We have now inserted the following core module description below 'Year One':

Introduction to Abstract Algebra
This course will introduce you to abstract algebra, covering group theory and ring theory, making you familiar with symmetry groups and groups of permutations and matrices, subgroups and Lagrange’s theorem. You will understand the abstract definition of a group, and become familiar with the basic types of examples, including number systems, polynomials, and matrices. You will be able to calculate the unit groups of the integers modulo n.

We have now inserted the following core module description below 'Year Two':

Algebra I: Advanced Linear Algebra
On this course, you will develop and continue your study of linear algebra. You will develop methods for testing whether two general matrices are similar, and study quadratic forms.

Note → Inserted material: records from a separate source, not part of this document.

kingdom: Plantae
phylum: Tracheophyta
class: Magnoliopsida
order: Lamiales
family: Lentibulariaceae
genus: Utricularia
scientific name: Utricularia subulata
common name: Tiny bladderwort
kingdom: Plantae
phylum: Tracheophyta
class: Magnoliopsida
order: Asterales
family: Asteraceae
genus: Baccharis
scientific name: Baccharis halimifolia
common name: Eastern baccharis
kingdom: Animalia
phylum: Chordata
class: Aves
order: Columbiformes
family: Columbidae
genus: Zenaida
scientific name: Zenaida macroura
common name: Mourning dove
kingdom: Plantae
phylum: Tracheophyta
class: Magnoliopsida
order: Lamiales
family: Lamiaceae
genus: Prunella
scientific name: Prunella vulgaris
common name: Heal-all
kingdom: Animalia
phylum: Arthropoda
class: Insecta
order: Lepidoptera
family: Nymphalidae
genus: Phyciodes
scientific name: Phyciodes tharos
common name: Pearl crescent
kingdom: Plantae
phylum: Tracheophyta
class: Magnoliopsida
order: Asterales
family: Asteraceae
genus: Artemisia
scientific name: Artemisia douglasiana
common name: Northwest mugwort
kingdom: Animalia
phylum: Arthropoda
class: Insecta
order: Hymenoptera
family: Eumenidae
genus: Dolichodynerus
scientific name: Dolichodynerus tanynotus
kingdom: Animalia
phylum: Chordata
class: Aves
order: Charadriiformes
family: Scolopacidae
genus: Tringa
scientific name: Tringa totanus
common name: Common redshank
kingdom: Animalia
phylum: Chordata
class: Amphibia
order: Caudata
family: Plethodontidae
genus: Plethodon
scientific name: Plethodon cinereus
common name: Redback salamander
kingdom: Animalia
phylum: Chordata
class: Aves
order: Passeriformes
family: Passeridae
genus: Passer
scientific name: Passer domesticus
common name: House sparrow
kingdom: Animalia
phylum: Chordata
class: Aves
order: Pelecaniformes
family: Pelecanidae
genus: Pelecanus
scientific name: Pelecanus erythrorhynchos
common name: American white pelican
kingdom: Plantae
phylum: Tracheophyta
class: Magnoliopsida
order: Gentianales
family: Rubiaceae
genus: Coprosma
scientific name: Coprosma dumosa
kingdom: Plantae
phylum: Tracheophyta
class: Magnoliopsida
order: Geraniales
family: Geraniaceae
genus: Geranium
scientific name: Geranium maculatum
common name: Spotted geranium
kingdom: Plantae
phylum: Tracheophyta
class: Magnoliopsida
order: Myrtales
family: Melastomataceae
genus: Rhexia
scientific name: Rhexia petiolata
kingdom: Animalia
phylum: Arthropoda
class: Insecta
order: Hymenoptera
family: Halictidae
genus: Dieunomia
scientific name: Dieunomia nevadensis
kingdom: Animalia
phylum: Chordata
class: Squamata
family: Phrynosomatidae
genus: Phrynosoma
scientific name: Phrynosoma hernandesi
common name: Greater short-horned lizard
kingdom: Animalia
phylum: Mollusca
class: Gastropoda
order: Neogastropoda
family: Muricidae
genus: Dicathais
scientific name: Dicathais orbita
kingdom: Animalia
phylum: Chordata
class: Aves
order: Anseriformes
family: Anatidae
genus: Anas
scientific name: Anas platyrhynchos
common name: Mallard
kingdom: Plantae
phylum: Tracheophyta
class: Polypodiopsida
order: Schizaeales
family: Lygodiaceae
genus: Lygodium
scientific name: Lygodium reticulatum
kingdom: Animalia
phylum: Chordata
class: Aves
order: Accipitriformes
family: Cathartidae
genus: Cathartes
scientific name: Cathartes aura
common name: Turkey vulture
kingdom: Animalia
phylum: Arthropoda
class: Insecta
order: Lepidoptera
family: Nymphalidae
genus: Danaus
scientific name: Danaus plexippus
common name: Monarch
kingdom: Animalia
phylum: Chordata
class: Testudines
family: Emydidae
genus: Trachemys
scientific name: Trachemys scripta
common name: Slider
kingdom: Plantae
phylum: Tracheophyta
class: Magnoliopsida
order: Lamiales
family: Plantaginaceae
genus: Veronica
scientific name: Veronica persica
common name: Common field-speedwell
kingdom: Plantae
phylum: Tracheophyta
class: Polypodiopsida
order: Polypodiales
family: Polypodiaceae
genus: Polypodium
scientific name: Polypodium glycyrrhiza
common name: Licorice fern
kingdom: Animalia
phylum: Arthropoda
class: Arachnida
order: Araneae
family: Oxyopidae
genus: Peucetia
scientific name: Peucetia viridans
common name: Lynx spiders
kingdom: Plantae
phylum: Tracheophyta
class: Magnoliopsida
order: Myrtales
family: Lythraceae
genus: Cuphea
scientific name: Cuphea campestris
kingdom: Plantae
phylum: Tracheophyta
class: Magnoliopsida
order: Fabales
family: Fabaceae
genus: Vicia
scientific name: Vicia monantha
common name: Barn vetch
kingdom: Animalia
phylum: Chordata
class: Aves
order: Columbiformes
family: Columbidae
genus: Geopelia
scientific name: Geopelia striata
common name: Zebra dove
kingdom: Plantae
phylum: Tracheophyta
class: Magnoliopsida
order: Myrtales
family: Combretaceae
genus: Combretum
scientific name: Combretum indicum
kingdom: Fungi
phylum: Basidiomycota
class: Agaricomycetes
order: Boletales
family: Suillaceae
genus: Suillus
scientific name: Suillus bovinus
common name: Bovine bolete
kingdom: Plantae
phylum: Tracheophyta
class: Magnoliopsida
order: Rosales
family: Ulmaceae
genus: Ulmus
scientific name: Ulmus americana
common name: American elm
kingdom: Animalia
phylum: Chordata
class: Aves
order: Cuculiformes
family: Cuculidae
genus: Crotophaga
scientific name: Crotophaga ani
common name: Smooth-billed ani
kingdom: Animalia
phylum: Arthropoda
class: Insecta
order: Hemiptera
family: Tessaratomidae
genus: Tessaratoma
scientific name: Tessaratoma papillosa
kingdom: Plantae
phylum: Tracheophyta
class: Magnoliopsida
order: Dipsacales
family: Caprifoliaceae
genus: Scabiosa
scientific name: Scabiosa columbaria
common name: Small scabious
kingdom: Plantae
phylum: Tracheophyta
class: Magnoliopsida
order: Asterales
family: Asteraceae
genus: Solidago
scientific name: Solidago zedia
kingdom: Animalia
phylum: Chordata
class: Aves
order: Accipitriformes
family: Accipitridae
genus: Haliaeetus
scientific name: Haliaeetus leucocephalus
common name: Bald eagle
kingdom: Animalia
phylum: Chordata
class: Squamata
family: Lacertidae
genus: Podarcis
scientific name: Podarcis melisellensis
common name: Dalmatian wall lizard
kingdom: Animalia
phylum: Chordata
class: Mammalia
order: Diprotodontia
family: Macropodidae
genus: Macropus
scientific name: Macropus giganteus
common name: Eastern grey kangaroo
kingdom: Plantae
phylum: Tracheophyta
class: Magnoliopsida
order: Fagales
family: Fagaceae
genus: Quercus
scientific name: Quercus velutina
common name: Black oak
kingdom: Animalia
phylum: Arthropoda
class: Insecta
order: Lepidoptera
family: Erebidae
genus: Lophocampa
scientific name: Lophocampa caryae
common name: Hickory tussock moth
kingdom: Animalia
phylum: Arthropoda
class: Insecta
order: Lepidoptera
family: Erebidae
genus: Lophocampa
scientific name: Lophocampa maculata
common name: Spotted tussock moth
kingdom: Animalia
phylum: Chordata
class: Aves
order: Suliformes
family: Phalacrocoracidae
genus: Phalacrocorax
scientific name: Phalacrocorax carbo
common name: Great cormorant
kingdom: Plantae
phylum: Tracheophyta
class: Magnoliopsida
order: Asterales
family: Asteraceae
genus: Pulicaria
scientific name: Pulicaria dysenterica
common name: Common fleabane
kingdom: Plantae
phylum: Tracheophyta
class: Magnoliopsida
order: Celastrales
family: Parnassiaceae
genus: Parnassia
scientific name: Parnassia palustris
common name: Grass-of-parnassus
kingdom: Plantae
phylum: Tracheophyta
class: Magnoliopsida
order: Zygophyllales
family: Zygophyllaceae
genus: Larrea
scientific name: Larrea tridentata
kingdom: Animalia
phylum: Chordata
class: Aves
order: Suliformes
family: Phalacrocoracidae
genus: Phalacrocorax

Finally, you will investigate matrices over the integers, and investigate what happens when we restrict methods of linear algebra to operations over the integers. This leads, perhaps unexpectedly, to a complete classification of finitely generated abelian groups. You will be familiarised with the Jordan canonical form of matrices and linear maps, bilinear forms, quadratic forms, and choosing canonical bases for these, and the theory and computation of the Smith normal form for matrices over the integers.

Initial launch

This page was launched on 2nd March 2020.